= Beginning of Section =

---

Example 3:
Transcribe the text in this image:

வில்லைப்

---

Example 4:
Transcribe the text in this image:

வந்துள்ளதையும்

= End of Section =

## Task description
Could you transcribe the whole listing above without any edits?

## Solution for this task
---

Example 3:
Transcribe the text in this image:

வில்லைப்

---

Example 4:
Transcribe the text in this image:

வந்துள்ளதையும்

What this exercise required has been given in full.